Un día, volví al continente americano.
Todo es rápido en la partida. El avión se estremece sobre el suelo nevado −la pista de ripio es corta, peligrosa− y, a plena potencia de sus cuatro motores, el avión carretea y levanta vuelo con lo justo. De hecho, los viejos aviones usaban cohetes descartables para ayudarse a despegar.
En la profunda meditación que promueve el vuelo de regreso, sobreviene una temprana nostalgia, se agolpan los recuerdos, todavía frescos, de la estadía. Como los del cura itinerante, por ejemplo, peregrino de la nieve, que recorre unos veinte mil kilómetros por mes, desde Viedma hasta el polo llevando un poco de espiritualidad a esa gente sola. O los del hombre que nunca se va, acaso porque ese es su lugar en el mundo.
Tal vez porque la Antártida, fría y solitaria, devuelve al continente hombres distintos, que quedan flechados tras el encuentro. Uno de ellos llegó al polo sur en 1965 –en la mítica expedición encabezada por el coronel Jorge Leal− y ahora estaba de vuelta, mirando viejas fotos ya amarillentas.
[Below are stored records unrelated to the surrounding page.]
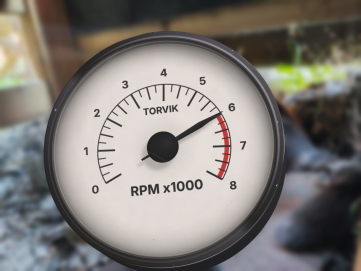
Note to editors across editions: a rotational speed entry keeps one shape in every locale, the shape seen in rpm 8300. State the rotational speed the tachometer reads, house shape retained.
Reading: rpm 6000
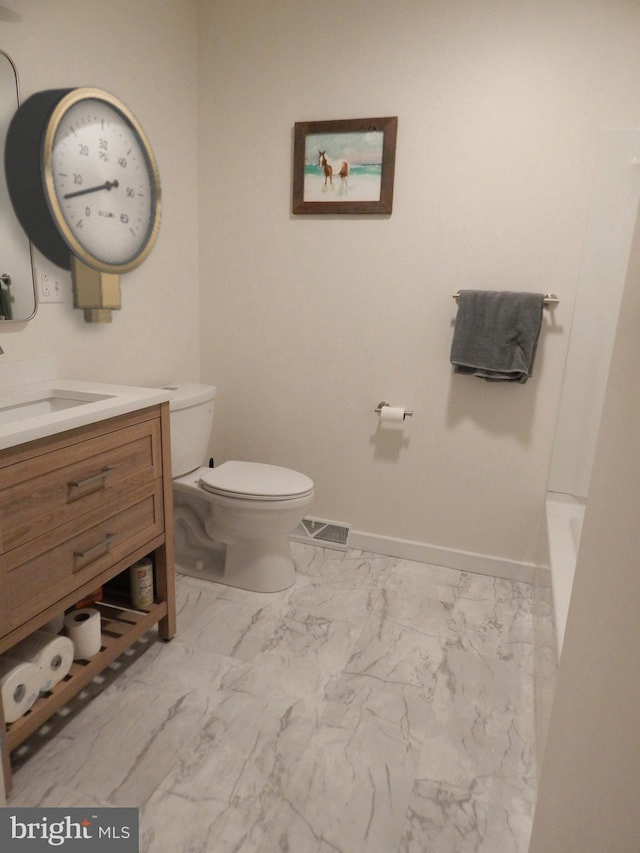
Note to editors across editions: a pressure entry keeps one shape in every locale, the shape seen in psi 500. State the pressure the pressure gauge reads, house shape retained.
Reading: psi 6
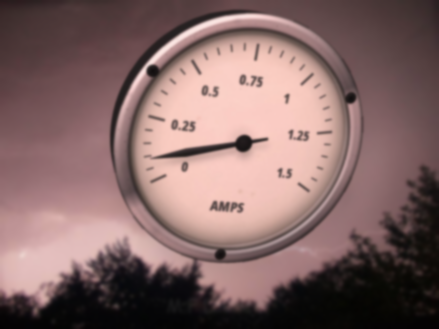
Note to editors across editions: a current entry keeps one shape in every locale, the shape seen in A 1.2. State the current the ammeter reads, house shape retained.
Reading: A 0.1
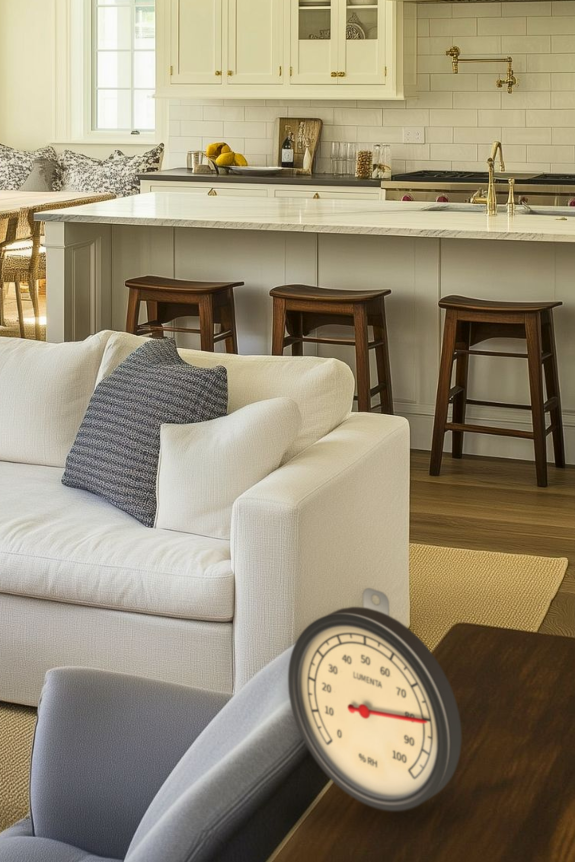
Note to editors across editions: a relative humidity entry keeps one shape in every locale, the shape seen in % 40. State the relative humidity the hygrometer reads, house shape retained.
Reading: % 80
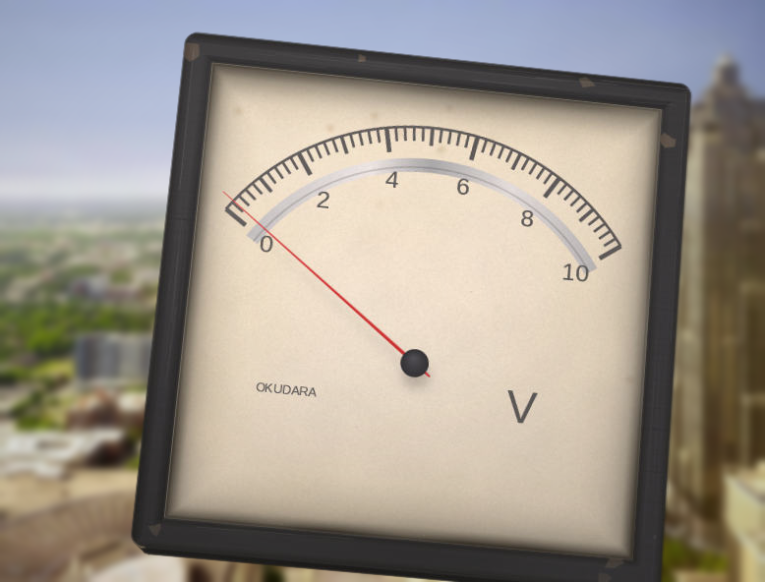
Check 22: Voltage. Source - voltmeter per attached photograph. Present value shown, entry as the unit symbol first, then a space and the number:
V 0.2
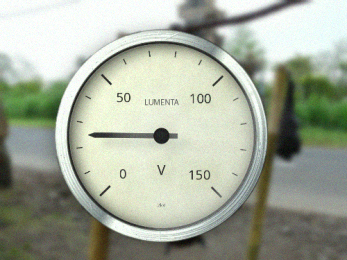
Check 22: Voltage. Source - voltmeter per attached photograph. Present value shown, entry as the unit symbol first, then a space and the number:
V 25
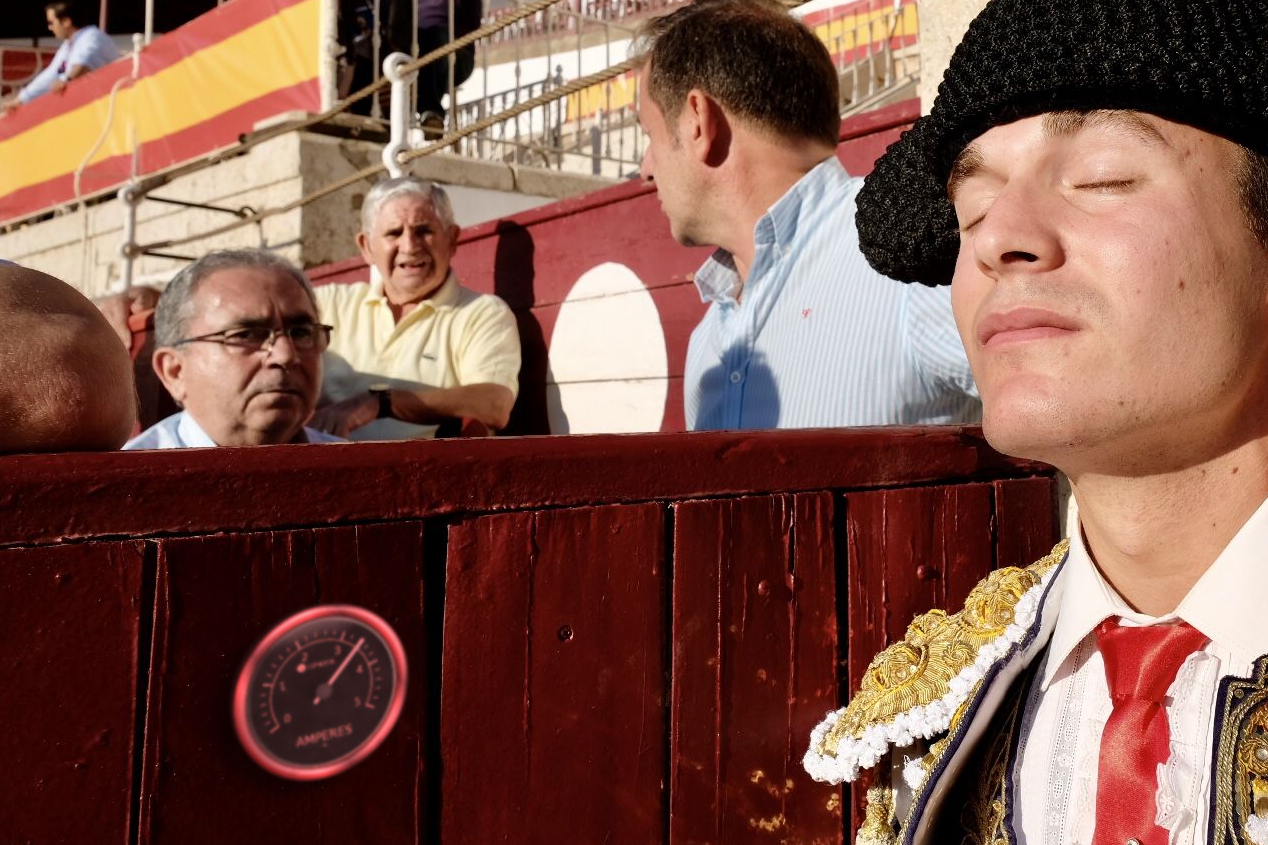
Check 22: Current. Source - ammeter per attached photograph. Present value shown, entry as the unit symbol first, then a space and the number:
A 3.4
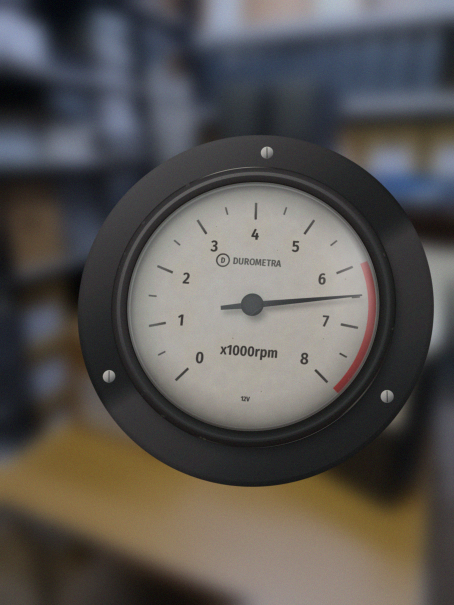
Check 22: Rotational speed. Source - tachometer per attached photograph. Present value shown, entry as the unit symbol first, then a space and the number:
rpm 6500
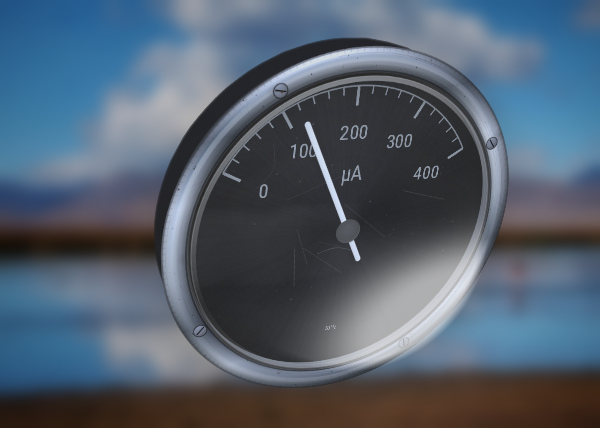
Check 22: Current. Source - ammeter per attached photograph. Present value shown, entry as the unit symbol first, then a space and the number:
µA 120
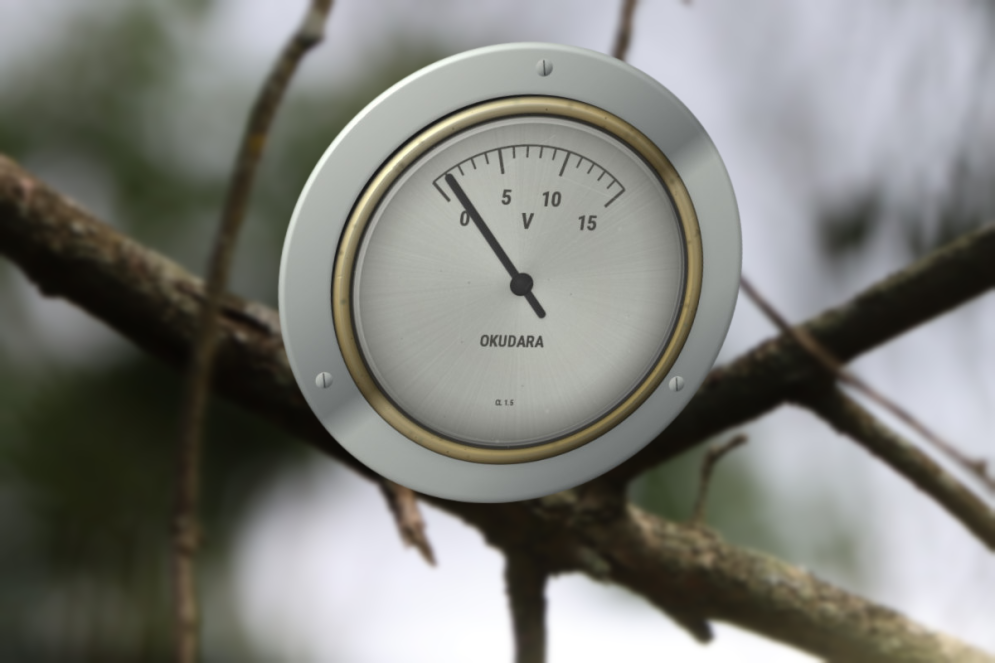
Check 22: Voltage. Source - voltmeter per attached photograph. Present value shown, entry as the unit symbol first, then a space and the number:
V 1
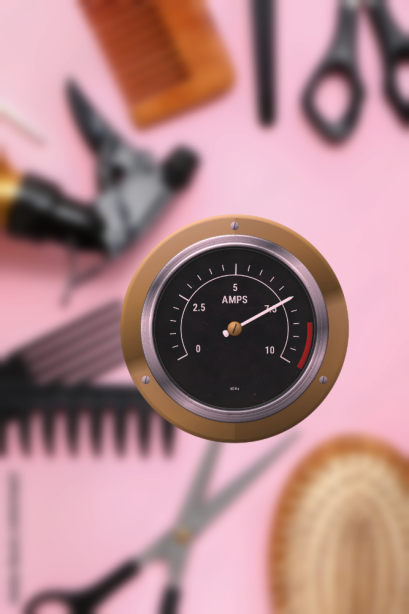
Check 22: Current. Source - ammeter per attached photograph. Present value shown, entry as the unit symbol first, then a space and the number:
A 7.5
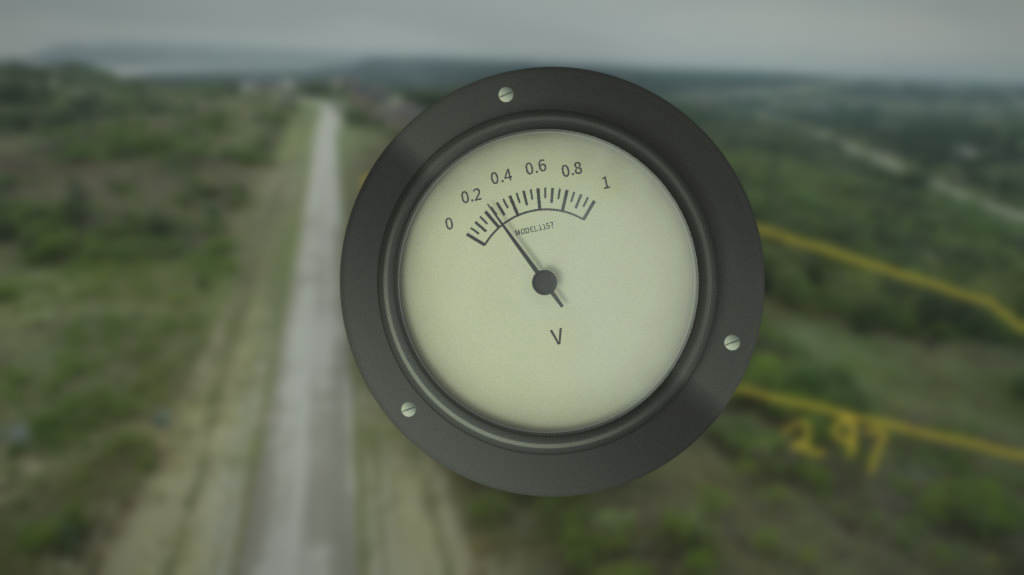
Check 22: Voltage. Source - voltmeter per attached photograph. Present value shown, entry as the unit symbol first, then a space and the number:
V 0.25
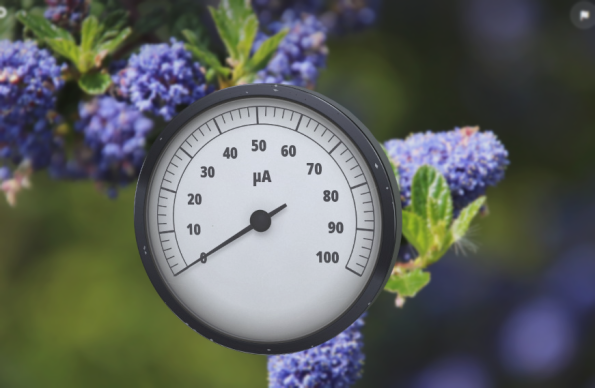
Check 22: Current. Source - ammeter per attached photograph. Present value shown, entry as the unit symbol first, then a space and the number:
µA 0
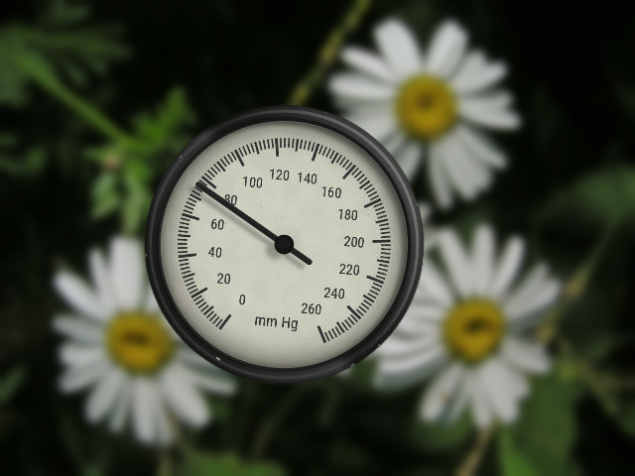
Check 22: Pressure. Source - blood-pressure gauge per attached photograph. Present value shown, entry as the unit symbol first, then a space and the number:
mmHg 76
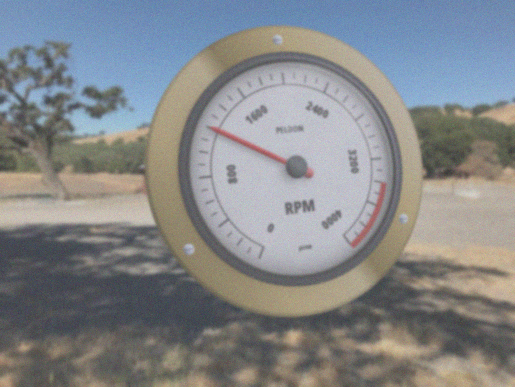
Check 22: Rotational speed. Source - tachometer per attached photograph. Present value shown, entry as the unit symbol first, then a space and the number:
rpm 1200
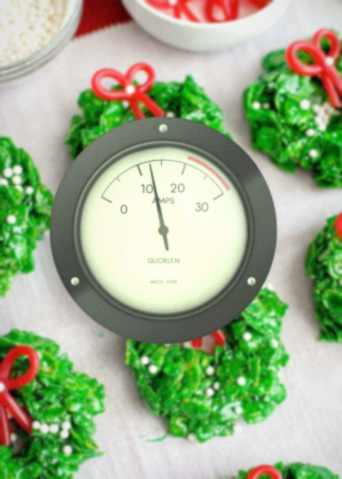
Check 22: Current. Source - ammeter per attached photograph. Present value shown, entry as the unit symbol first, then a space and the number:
A 12.5
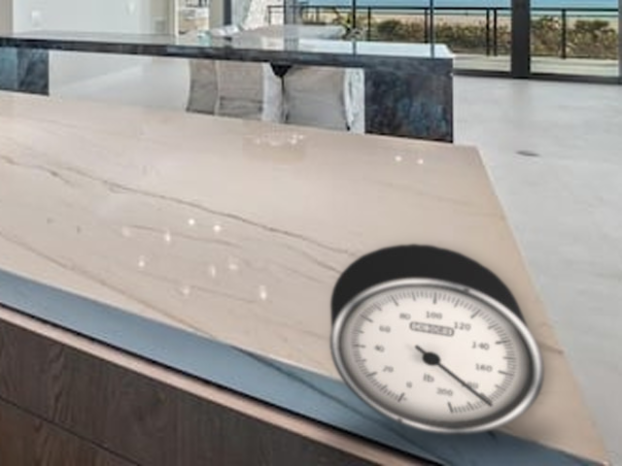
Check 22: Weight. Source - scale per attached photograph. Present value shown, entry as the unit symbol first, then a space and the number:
lb 180
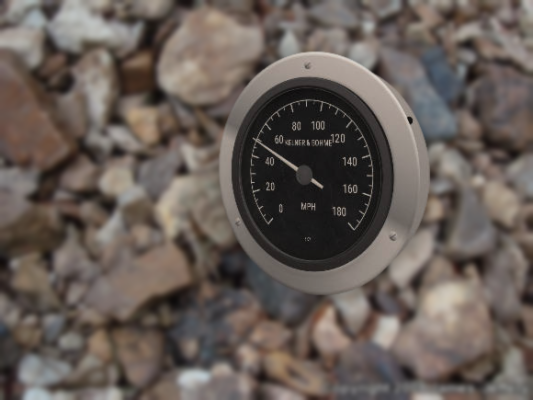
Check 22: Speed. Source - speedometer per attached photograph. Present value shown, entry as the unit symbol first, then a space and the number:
mph 50
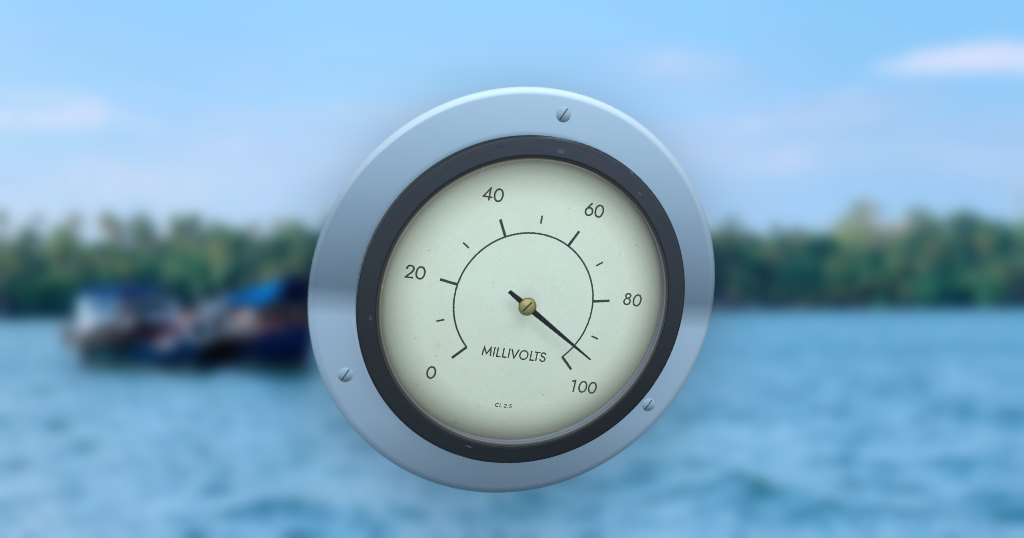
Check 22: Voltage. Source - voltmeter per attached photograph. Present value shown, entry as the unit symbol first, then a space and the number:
mV 95
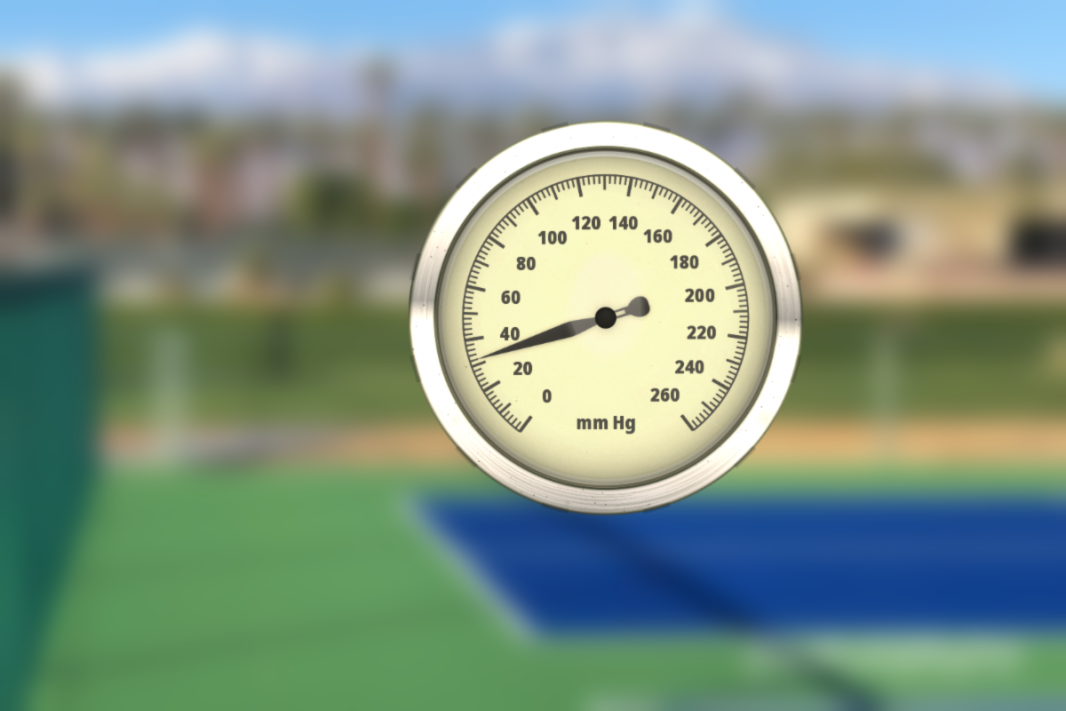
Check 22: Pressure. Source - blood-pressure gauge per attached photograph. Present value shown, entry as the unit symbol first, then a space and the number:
mmHg 32
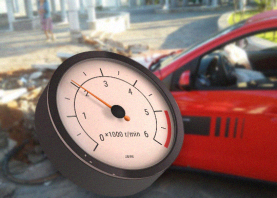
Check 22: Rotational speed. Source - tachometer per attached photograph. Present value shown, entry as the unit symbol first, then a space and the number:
rpm 2000
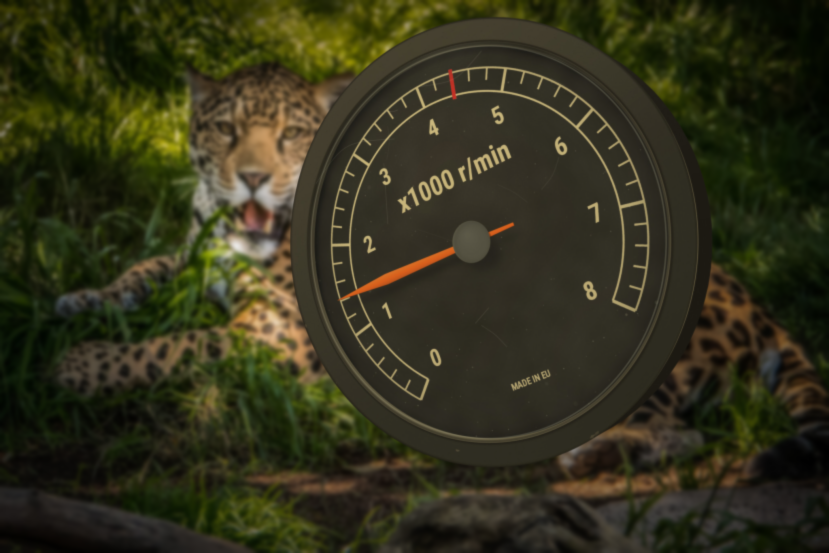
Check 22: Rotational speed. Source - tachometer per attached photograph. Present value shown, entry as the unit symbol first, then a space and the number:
rpm 1400
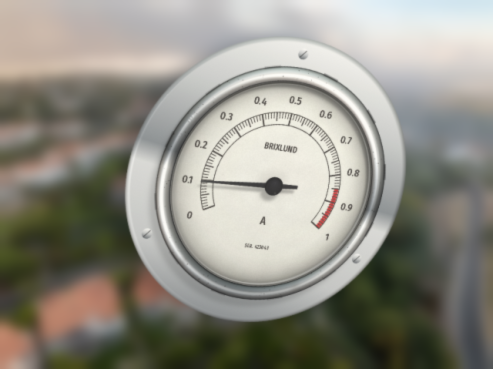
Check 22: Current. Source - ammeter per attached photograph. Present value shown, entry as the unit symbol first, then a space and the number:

Él era un anciano, pero no quería irse de este mundo sin regresar al otro, el que había marcado su vida como adulto.
Algo hay en la Antártida, un indescifrable misterio, una atracción que los engancha y no los suelta. El hombre que acompañó a Leal recordaba muy bien sus vivencias de 1965 en las cercanías del polo sur: “He visto fenómenos atmosféricos como en ninguna otra parte del planeta. El sol, poniéndose en el horizonte como un pilar de luz; he visto dos arcos iris en el horizonte; he visto nueve soles en el cielo, por un fenómeno que se llama parahelio; he visto auroras australes. He visto todo lo que tenía que ver en el mundo”.
Mientras el avión ronronea a velocidad crucero sobre el ancho pasaje de Drake, me viene a la memoria la frase que alguien colgó sobre un letrero en el comedor de la base: “Cuando llegaste, no me conocías, cuando te vayas, me llevarás contigo”.